Не потому желал бы, что вижу там идеал, а потому просто, что вижу возможность, вижу то самое зерно, которое не взошло. Почтеннейшая публика! ужели же ты не видишь, что литературная нива наша положительно оскудевает, что она грозит в самом непродолжительном времени сделаться совсем-совсем непроизводительною! В самом деле, что произросло на этой ниве за последние три-четыре года? — Стрижи, стрижи и стрижи! О, смех и посрамление! Что будет, если журнальный ад вконец сделается смешным и забавным? Что будет, ежели и впрямь лизоблюд Девушкин сделается в нем сатаною? Что будет, если мир всецело исполнится бессмысленными кликами стрижей или истерическими воплями московских публицистов? ежели эти две уморительные силы предъявят серьезную претензию утвердить вселенную? Украсится ли тогда любезное наше отечество? Будет ли оно внушать страх врагам внешним, сниспошлет ли мир в души врагов внутренних, тех врагов, о которых без устали твердит нам московская пресса? Почтеннейшая публика! размысли об этом.

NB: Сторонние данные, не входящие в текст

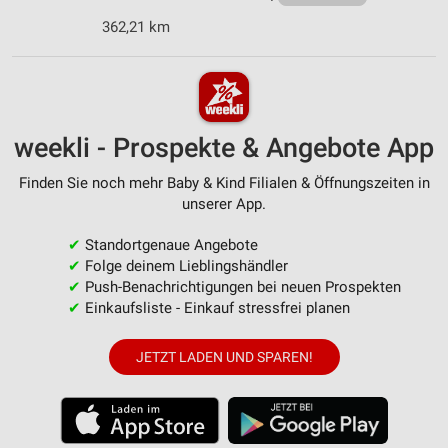
362,21 km
weekli - Prospekte & Angebote App
Finden Sie noch mehr Baby & Kind Filialen & Öffnungszeiten in
unserer App.
✔
Standortgenaue Angebote
✔
Folge deinem Lieblingshändler
✔
Push-Benachrichtigungen bei neuen Prospekten
✔
Einkaufsliste - Einkauf stressfrei planen
JETZT LADEN UND SPAREN!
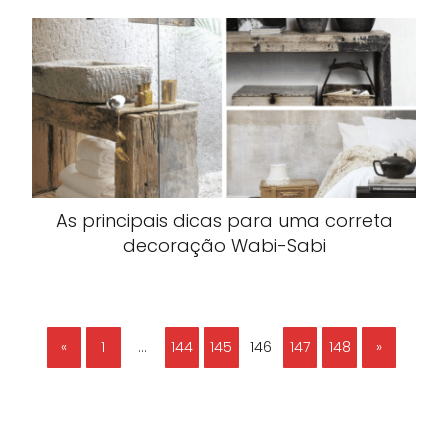
As principais dicas para uma correta
decoração Wabi-Sabi
«
1
…
144
145
146
147
148
»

«Но вывод, практический вывод всей этой длинной иеремиады?» — спросит меня читатель. Сознаюсь откровенно, этого вывода нет и не будет. Но дабы не оставить читателя совсем без вывода, предлагаю вместо оного следующее заключение.

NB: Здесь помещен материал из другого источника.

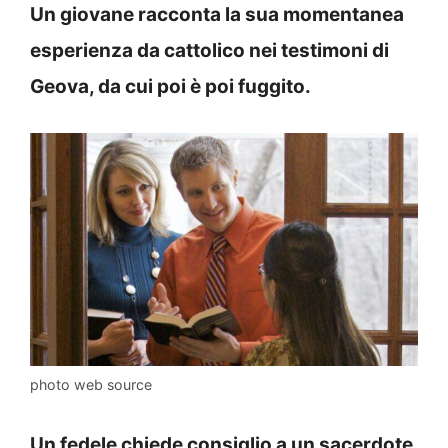
Un giovane racconta la sua momentanea
esperienza da cattolico nei testimoni di
Geova, da cui poi è poi fuggito.
photo web source
Un fedele chiede consiglio a un sacerdote
.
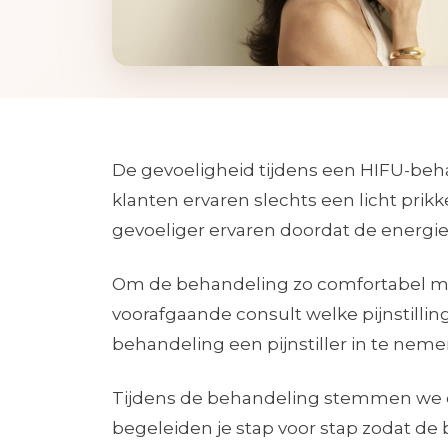
De gevoeligheid tijdens een HIFU-beh
klanten ervaren slechts een licht prik
gevoeliger ervaren doordat de energi
Om de behandeling zo comfortabel mog
voorafgaande consult welke pijnstilli
behandeling een pijnstiller in te neme
Tijdens de behandeling stemmen we de
begeleiden je stap voor stap zodat d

Я начал статью мою словами: «Журнальный ад — смешной, незлобивый и приятный ад». Для тебя, публика, это действительно смешной ад, который может служить даже моделью для замысловатой игрушки; но для делателей этого ада, для тех, которые, по воле рока, осуждены на пребывание в нем, это ад, полный тяжких и непереносных мук. В нем нет обязательного лизания раскаленных сковород, но есть толчение воды, в нем нет железных клещей, вынимающих ребра, но есть витье из песку веревок, в нем нет огненных орлов, прилетающих клевать сердца грешников, но есть бестолковая птица стриж, которая может в одну минуту напакостить столько, сколько во всю жизнь не напакостить самому расстроенному желудком орлу… Суди же сам, благоразумный читатель, какие мучения следует предпочесть.

Литературные кусты*

«Спрятался в кусты»* — выражение это обыкновенно употребляется, когда говорят об зайцах. Когда заяц убеждается, что ему грозит беда, что за ним гонятся, что ему нельзя маскировать своего пахучего следа, он бросается в кусты. Не потому он бросается, чтобы сознавал себя виноватым — в чем же заяц может быть виноват! — и не потому, чтоб надеялся, что кусты могут его защитить, даже заяц понимает, что кусты никогда никого защитить не могут, — а просто потому, что его влечет туда инстинкт животного самосохранения, что он теряет голову и, по своему малодушию, уже при жизни, так сказать, предвкушает муки предсмертной агонии.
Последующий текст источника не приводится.